The following day, the delegation visited Mount Congreve Gardens, enjoyed some of the Imagine Festival events, while others took in the local coastline.
They also saw the new Waterford Greenway and were most impressed, having learned about it the previous day during Lar Power’s detailed presentation.

Marilyn O Riordain, Thierry Le Blastier, Awa Diack, Roswitha and Kieran Walsh pictured at the event in Dooley's Hotel

Marilyn O Riordain, Thierry Le Blastier, Awa Diack, Roswitha and Kieran Walsh pictured at the event in Dooley's Hotel

On the Saturday evening the French provided Breton music in the Munster Bar, with many locals coming to enjoy the French accordion playing by Gwenhael, the bombard trumpet and flute by Louis and guitar by his son.
Friday evening saw the 35th anniversary banquet dinner in Dooleys Hotel, hosted by Metrpolitan Mayor Sean Reinhard.
Among the attendance were those who were hosting the French visitors in their homes, along with many who had assisted in the project, including Town Twinning Deputy Chair, Cllr Jason Murphy and Eddie Ruane from Waterford City & Council (who will soon retire). Dooleys put on a fine meal that was widely praised.
Mayor Reinhardt noted the strong ties between the two cities and praised Davy Walsh (Towh Twinning Chairman) for his efforts over the years in bringing so many exchanges to Waterford.
It had been to the mutual benefit of both cities: the role of cyclist Sean Kelly was recalled, as was the 1998 Tour de France, when a big French contingent came to Ireland and later attended the Munster Hurling Final in Thurles between Waterford and Clare.

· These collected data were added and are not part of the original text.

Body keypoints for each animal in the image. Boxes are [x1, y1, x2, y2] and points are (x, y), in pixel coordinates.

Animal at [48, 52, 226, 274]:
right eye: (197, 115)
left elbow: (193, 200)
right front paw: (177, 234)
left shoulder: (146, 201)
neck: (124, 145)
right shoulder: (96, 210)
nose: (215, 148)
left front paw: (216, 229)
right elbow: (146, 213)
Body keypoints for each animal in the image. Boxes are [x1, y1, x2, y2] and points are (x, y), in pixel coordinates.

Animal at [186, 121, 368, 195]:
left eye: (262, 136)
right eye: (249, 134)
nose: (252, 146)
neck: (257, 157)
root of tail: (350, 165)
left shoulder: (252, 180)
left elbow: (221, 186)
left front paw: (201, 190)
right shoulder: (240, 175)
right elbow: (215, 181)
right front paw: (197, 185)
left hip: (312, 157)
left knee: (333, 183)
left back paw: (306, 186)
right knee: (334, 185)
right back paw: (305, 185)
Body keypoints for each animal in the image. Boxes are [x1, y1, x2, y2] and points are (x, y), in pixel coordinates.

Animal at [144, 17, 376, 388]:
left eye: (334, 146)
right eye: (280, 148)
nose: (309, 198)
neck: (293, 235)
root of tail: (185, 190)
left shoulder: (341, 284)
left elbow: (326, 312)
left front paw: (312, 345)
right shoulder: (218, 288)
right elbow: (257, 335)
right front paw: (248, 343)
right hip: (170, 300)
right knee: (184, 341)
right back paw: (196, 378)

Mayor Reinhardt noted the strong relationship over the years and acknowledged the efforts of the local committee, groups that did exchanges over the years and how it was important for language and cultural connection to keep it alive.
Some great friends of the initiative had come from France, like Roland Pavajeau, former Olympian runner and deputy Mayor when the twinning started in 1982. Also Martial Catherine, who delivered the speech from France for a 1916 anniversary event last year. The committee is completely voluntary and special mention was made of 95-year-old Pauline O’Neill who assisted in hosting families from the beginning of the twinning and understood the concept.

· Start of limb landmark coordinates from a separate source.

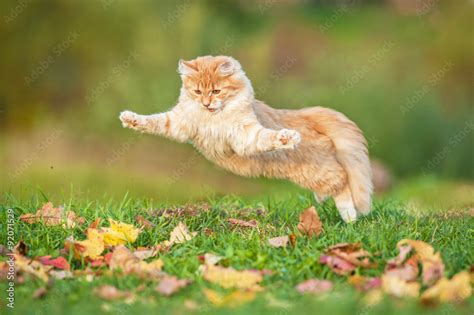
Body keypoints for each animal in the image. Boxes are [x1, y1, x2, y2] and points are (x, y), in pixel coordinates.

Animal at [120, 55, 372, 223]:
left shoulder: (246, 136)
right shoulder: (179, 123)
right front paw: (130, 119)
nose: (206, 104)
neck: (213, 118)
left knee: (343, 182)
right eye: (198, 92)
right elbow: (154, 121)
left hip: (318, 172)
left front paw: (286, 137)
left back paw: (350, 218)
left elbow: (268, 137)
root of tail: (307, 116)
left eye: (216, 91)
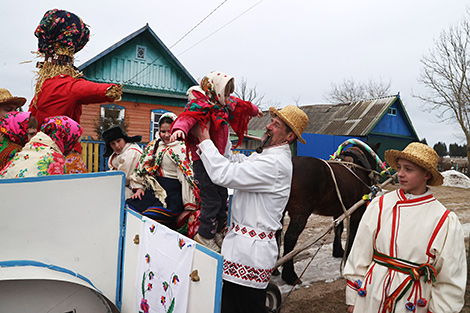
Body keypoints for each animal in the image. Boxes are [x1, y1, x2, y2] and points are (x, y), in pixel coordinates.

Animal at [280, 143, 380, 284]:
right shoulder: (358, 210)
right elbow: (353, 231)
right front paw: (349, 254)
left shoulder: (339, 209)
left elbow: (338, 229)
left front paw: (338, 251)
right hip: (301, 213)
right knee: (290, 238)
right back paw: (289, 275)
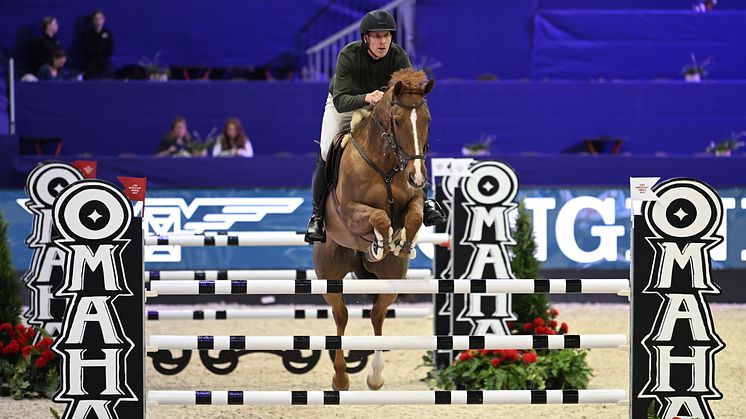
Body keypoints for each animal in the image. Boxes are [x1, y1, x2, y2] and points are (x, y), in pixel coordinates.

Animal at [312, 67, 430, 392]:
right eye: (397, 120)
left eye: (427, 119)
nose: (417, 177)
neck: (387, 164)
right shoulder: (349, 212)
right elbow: (378, 218)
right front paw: (380, 242)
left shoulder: (414, 200)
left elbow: (413, 218)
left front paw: (402, 244)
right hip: (329, 272)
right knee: (340, 315)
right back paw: (340, 378)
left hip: (392, 277)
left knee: (378, 313)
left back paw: (375, 376)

It was also noted that in the period of this formal friendship that Waterford had had 35 Mayors compared to St Herblain which had just three: Jean Mary Ayrault, later to serve as Prime Minister of France, followed by Charles Gautier and now Bertrand Affile
Mayor Affile spoke about the many new projects which have been planned in terms of school exchanges between Waterford and St Herblain (such as the Gutenberg College), in addition to exchanges in culture and sport.
Horticulture, via the Jules Rieffel School, Jacques Berthier in St Herblain was also singled out for bringing French and Irish groups together.

The plan is to create more projects and friendships, the Mayor added. He advocated deepening relationships and to create more actions for the year ahead between the various stakeholders. The twinning remains hearitly strong, and long may that remain the case.